We can’t say for sure, but our thinking is the app doesn’t appear to fully perform the exchange of the authorization code for the token (or may not be properly storing the token). Could you check to see if the token is being stored correctly on your end - our hunch is that this might be what’s causing the issue here, especially if things are working when you run the process locally.

Hi @Tri_t_Minh - just wanted to check if you’re still experiencing this issue?

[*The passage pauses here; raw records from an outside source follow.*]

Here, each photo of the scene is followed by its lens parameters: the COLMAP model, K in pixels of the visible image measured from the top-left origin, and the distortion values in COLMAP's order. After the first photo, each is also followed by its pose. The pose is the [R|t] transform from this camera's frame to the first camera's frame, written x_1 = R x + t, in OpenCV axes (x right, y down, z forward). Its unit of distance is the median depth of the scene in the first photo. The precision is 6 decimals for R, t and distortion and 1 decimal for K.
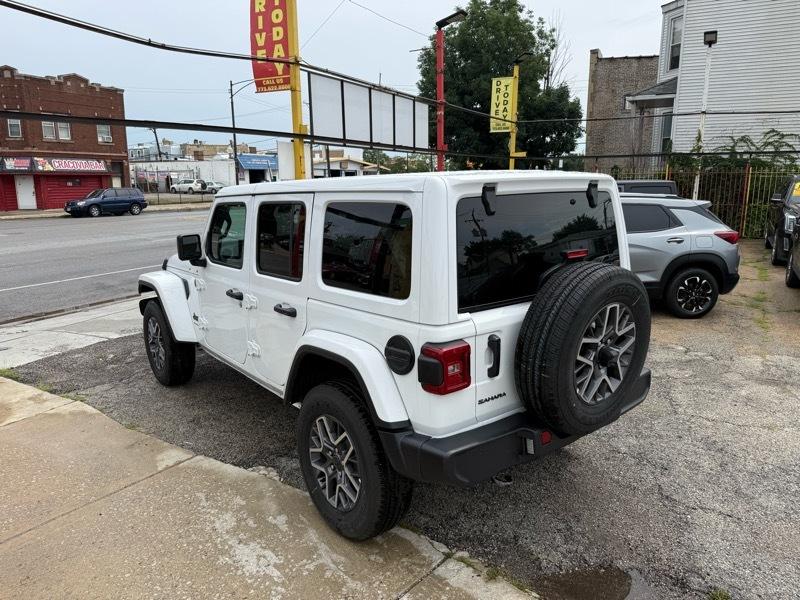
lens RADIAL K [[566.2, 0, 403.7], [0, 566.2, 294.8], [0, 0, 1]] dist [0.016713, -0.027258]
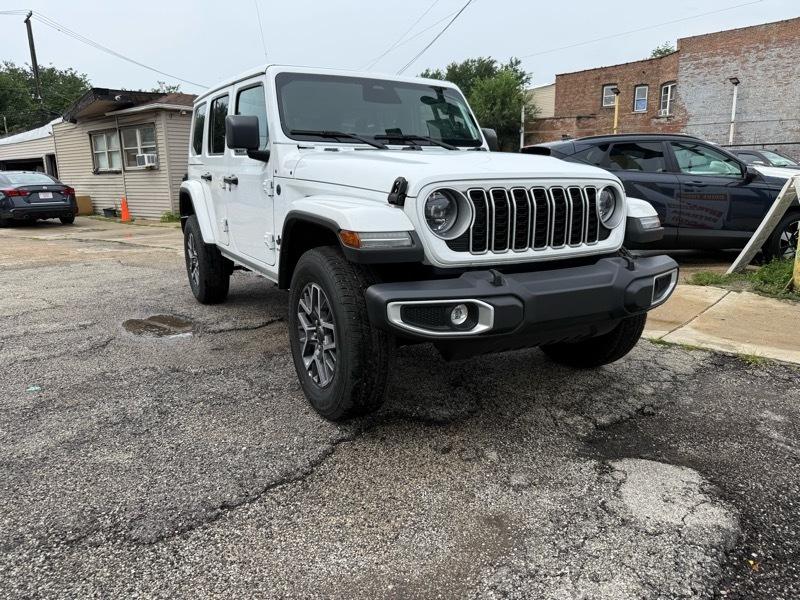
lens RADIAL K [[566.2, 0, 394.8], [0, 566.2, 302.1], [0, 0, 1]] dist [0.016713, -0.027258]
pose [[-0.984391, -0.026068, 0.174055, -0.250628], [0.046553, 0.915178, 0.400351, -0.146326], [-0.169727, 0.402205, -0.899680, 1.276626]]
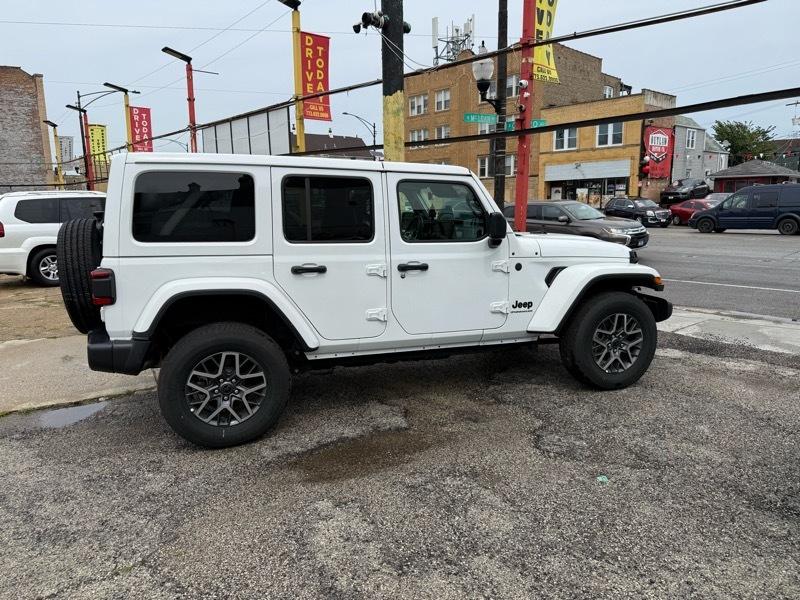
lens RADIAL K [[566.2, 0, 396.1], [0, 566.2, 295.4], [0, 0, 1]] dist [0.016713, -0.027258]
pose [[-0.354140, 0.164249, -0.920656, 0.577771], [-0.168214, 0.957212, 0.235476, -0.141210], [0.919940, 0.238259, -0.311358, 0.898395]]
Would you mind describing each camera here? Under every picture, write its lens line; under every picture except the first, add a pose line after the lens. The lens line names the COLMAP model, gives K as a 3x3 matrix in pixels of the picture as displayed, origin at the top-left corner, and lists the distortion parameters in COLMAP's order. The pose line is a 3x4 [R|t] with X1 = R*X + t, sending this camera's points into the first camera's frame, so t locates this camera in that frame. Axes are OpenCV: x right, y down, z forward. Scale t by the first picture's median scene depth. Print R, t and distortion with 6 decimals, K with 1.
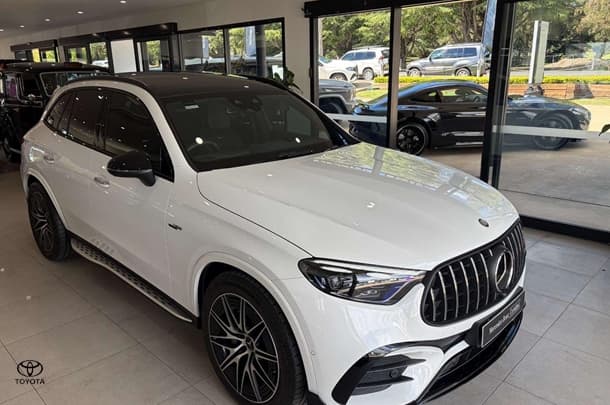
lens RADIAL K [[462.8, 0, 305.0], [0, 462.8, 202.5], [0, 0, 1]] dist [0.093611, -0.085084]
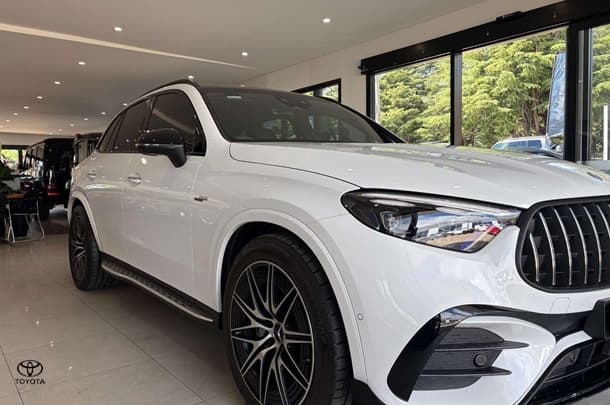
lens RADIAL K [[462.8, 0, 305.0], [0, 462.8, 202.5], [0, 0, 1]] dist [0.093611, -0.085084]
pose [[0.992096, 0.006441, -0.125316, 0.018290], [-0.033953, 0.975207, -0.218675, 0.256454], [0.120800, 0.221201, 0.967718, 0.218297]]
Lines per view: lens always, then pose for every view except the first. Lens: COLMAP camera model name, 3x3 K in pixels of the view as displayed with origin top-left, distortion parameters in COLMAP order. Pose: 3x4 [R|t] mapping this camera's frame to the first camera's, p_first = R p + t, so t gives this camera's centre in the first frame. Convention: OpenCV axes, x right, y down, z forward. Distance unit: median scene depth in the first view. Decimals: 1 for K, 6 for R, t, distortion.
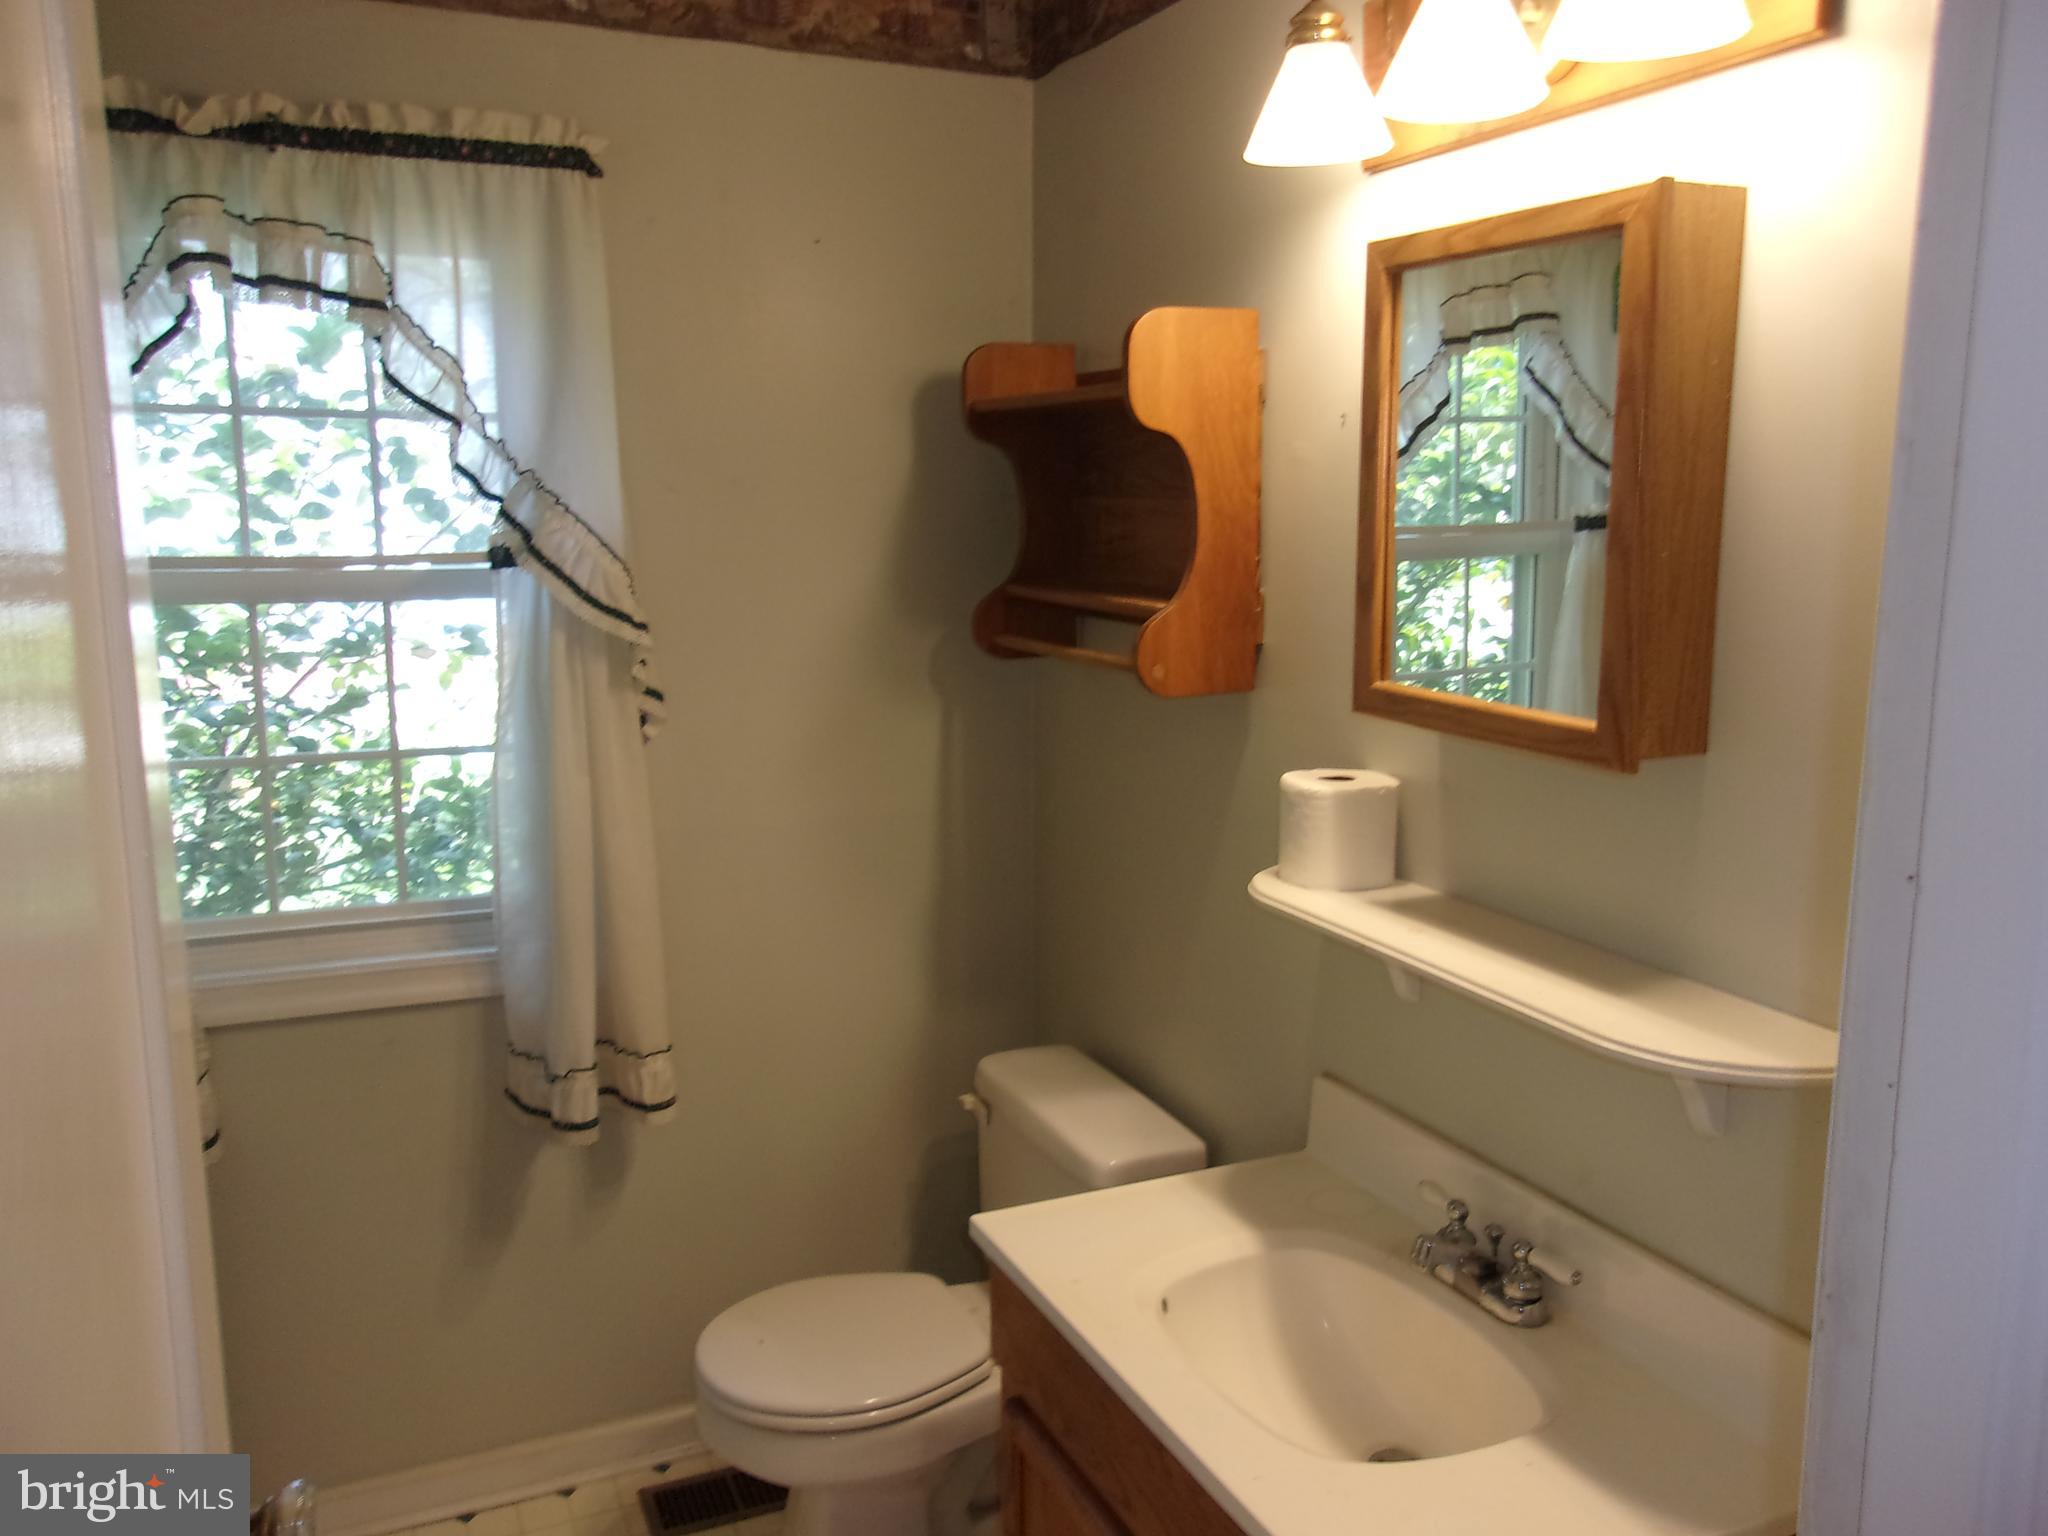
lens RADIAL K [[1602.0, 0, 1017.9], [0, 1602.0, 761.9], [0, 0, 1]] dist [-0.022656, 0.046101]
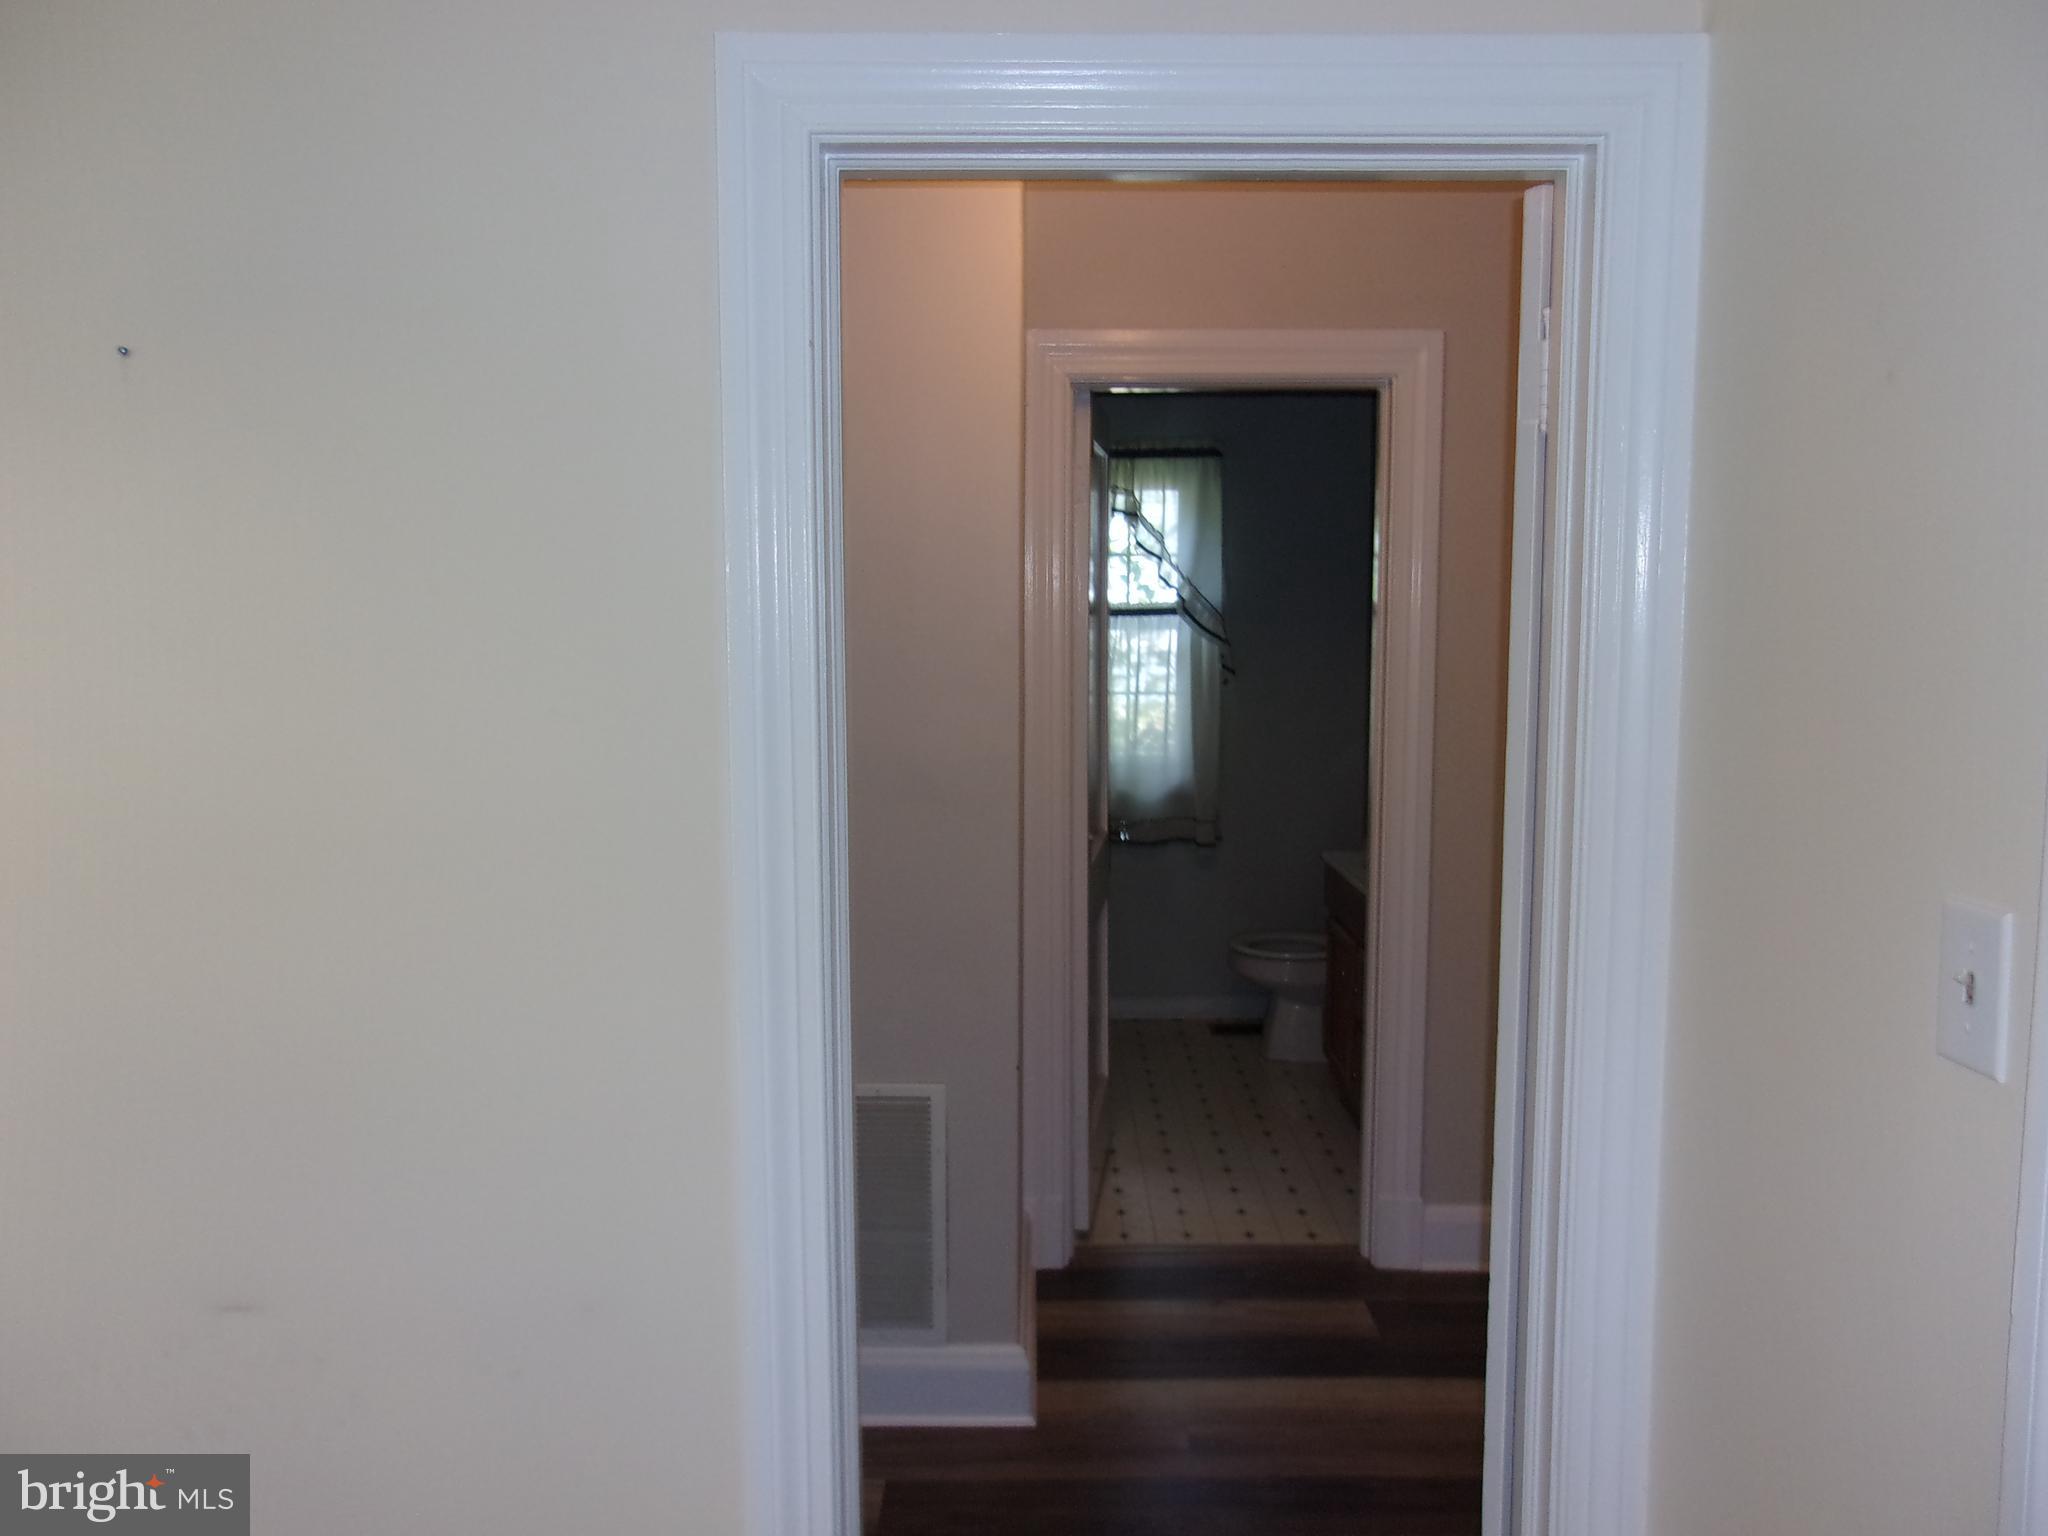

Hi, sorry for the late reply. Thank you all for your help. I tried to fix the problem without changing the old flow, but it seemed hopeless. So instead of using authenticate.admin in the auth.callback.jsx file, I manually requested the access token by following this document.

Here’s my current flow:

  1. Receive the /auth/callback request
  2. Validate that the nonce matches the state, and verify the HMAC and shop
  3. Exchange the authorization code for an access token
  4. Set two cookies in the response header: shopify_app_session and shopify_app_session.sig
  5. Return res.redirect with shop and host params

All the steps above follow the docs, except for step 4. It took me quite some time to realize that I needed to set those two cookies in the response header to complete the OAuth flow. I wasn’t sure how Shopify originally created shopify_app_session.sig, and had to do some guesswork to figure it out.

I think the documentation doesn’t mention that step because it assumes the reader is implementing the OAuth flow manually from start to finish—whereas in my case, I only implemented the /callback part manually.

Glad you figured this out - have noted your feedback for improving our docs!